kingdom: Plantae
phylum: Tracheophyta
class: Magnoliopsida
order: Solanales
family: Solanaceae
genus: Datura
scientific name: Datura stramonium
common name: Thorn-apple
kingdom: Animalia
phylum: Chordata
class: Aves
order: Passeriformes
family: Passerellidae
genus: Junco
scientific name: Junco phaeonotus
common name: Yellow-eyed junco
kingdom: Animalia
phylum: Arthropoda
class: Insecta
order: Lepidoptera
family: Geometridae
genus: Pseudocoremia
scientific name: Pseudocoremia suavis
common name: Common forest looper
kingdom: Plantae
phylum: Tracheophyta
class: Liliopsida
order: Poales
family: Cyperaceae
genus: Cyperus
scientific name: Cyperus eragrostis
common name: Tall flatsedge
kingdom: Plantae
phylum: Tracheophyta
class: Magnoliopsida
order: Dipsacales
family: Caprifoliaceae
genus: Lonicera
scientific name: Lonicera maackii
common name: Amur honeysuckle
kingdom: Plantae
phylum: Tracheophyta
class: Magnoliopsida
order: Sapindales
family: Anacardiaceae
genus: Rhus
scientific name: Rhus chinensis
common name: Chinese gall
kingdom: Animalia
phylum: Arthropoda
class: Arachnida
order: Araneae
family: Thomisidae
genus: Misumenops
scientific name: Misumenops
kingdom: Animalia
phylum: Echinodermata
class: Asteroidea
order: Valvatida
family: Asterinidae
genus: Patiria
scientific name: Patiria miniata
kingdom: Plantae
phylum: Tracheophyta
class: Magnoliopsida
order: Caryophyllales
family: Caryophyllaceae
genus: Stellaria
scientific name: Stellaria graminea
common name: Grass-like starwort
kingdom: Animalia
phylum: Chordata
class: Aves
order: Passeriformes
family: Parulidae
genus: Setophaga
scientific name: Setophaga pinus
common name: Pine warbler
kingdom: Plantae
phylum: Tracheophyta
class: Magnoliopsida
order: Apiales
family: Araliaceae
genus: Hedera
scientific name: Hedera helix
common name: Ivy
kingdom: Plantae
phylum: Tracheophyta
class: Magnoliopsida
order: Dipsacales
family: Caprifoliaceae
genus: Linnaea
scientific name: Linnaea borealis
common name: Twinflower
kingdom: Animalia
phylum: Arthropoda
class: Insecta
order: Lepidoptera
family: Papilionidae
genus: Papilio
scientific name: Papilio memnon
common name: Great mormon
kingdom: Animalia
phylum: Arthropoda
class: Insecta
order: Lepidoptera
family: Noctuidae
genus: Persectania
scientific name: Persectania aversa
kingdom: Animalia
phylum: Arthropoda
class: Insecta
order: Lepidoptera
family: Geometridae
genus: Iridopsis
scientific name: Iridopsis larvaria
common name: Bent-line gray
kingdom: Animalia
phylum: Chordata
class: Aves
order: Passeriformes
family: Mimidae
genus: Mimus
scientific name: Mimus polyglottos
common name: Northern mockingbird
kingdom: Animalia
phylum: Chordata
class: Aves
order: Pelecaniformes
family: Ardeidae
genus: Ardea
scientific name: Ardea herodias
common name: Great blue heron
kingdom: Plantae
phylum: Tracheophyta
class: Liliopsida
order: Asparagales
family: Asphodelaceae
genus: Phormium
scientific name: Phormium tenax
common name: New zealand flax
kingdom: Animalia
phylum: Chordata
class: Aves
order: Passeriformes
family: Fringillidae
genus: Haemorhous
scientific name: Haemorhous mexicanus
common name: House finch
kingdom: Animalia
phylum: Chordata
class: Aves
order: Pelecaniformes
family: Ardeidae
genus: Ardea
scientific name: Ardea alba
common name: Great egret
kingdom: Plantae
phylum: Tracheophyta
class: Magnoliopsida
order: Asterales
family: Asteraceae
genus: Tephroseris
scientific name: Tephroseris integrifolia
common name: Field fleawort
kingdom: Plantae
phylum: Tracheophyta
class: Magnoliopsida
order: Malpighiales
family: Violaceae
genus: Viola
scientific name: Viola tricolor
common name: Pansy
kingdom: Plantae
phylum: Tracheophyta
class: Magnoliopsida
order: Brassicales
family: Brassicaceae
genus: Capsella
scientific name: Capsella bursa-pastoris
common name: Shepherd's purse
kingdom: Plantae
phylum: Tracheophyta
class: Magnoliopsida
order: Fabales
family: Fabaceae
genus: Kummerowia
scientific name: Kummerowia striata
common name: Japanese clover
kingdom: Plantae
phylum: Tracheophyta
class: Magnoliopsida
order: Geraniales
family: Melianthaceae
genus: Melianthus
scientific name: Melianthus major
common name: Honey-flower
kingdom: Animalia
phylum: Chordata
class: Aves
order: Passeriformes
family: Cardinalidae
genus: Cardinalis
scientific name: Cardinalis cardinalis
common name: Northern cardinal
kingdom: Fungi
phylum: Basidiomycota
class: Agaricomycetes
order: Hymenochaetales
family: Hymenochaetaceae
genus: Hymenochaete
####################
## Exercise aim
Copy every row above word for word, keeping each line as it is.

## Solution for this task
kingdom: Plantae
phylum: Tracheophyta
class: Magnoliopsida
order: Solanales
family: Solanaceae
genus: Datura
scientific name: Datura stramonium
common name: Thorn-apple
kingdom: Animalia
phylum: Chordata
class: Aves
order: Passeriformes
family: Passerellidae
genus: Junco
scientific name: Junco phaeonotus
common name: Yellow-eyed junco
kingdom: Animalia
phylum: Arthropoda
class: Insecta
order: Lepidoptera
family: Geometridae
genus: Pseudocoremia
scientific name: Pseudocoremia suavis
common name: Common forest looper
kingdom: Plantae
phylum: Tracheophyta
class: Liliopsida
order: Poales
family: Cyperaceae
genus: Cyperus
scientific name: Cyperus eragrostis
common name: Tall flatsedge
kingdom: Plantae
phylum: Tracheophyta
class: Magnoliopsida
order: Dipsacales
family: Caprifoliaceae
genus: Lonicera
scientific name: Lonicera maackii
common name: Amur honeysuckle
kingdom: Plantae
phylum: Tracheophyta
class: Magnoliopsida
order: Sapindales
family: Anacardiaceae
genus: Rhus
scientific name: Rhus chinensis
common name: Chinese gall
kingdom: Animalia
phylum: Arthropoda
class: Arachnida
order: Araneae
family: Thomisidae
genus: Misumenops
scientific name: Misumenops
kingdom: Animalia
phylum: Echinodermata
class: Asteroidea
order: Valvatida
family: Asterinidae
genus: Patiria
scientific name: Patiria miniata
kingdom: Plantae
phylum: Tracheophyta
class: Magnoliopsida
order: Caryophyllales
family: Caryophyllaceae
genus: Stellaria
scientific name: Stellaria graminea
common name: Grass-like starwort
kingdom: Animalia
phylum: Chordata
class: Aves
order: Passeriformes
family: Parulidae
genus: Setophaga
scientific name: Setophaga pinus
common name: Pine warbler
kingdom: Plantae
phylum: Tracheophyta
class: Magnoliopsida
order: Apiales
family: Araliaceae
genus: Hedera
scientific name: Hedera helix
common name: Ivy
kingdom: Plantae
phylum: Tracheophyta
class: Magnoliopsida
order: Dipsacales
family: Caprifoliaceae
genus: Linnaea
scientific name: Linnaea borealis
common name: Twinflower
kingdom: Animalia
phylum: Arthropoda
class: Insecta
order: Lepidoptera
family: Papilionidae
genus: Papilio
scientific name: Papilio memnon
common name: Great mormon
kingdom: Animalia
phylum: Arthropoda
class: Insecta
order: Lepidoptera
family: Noctuidae
genus: Persectania
scientific name: Persectania aversa
kingdom: Animalia
phylum: Arthropoda
class: Insecta
order: Lepidoptera
family: Geometridae
genus: Iridopsis
scientific name: Iridopsis larvaria
common name: Bent-line gray
kingdom: Animalia
phylum: Chordata
class: Aves
order: Passeriformes
family: Mimidae
genus: Mimus
scientific name: Mimus polyglottos
common name: Northern mockingbird
kingdom: Animalia
phylum: Chordata
class: Aves
order: Pelecaniformes
family: Ardeidae
genus: Ardea
scientific name: Ardea herodias
common name: Great blue heron
kingdom: Plantae
phylum: Tracheophyta
class: Liliopsida
order: Asparagales
family: Asphodelaceae
genus: Phormium
scientific name: Phormium tenax
common name: New zealand flax
kingdom: Animalia
phylum: Chordata
class: Aves
order: Passeriformes
family: Fringillidae
genus: Haemorhous
scientific name: Haemorhous mexicanus
common name: House finch
kingdom: Animalia
phylum: Chordata
class: Aves
order: Pelecaniformes
family: Ardeidae
genus: Ardea
scientific name: Ardea alba
common name: Great egret
kingdom: Plantae
phylum: Tracheophyta
class: Magnoliopsida
order: Asterales
family: Asteraceae
genus: Tephroseris
scientific name: Tephroseris integrifolia
common name: Field fleawort
kingdom: Plantae
phylum: Tracheophyta
class: Magnoliopsida
order: Malpighiales
family: Violaceae
genus: Viola
scientific name: Viola tricolor
common name: Pansy
kingdom: Plantae
phylum: Tracheophyta
class: Magnoliopsida
order: Brassicales
family: Brassicaceae
genus: Capsella
scientific name: Capsella bursa-pastoris
common name: Shepherd's purse
kingdom: Plantae
phylum: Tracheophyta
class: Magnoliopsida
order: Fabales
family: Fabaceae
genus: Kummerowia
scientific name: Kummerowia striata
common name: Japanese clover
kingdom: Plantae
phylum: Tracheophyta
class: Magnoliopsida
order: Geraniales
family: Melianthaceae
genus: Melianthus
scientific name: Melianthus major
common name: Honey-flower
kingdom: Animalia
phylum: Chordata
class: Aves
order: Passeriformes
family: Cardinalidae
genus: Cardinalis
scientific name: Cardinalis cardinalis
common name: Northern cardinal
kingdom: Fungi
phylum: Basidiomycota
class: Agaricomycetes
order: Hymenochaetales
family: Hymenochaetaceae
genus: Hymenochaete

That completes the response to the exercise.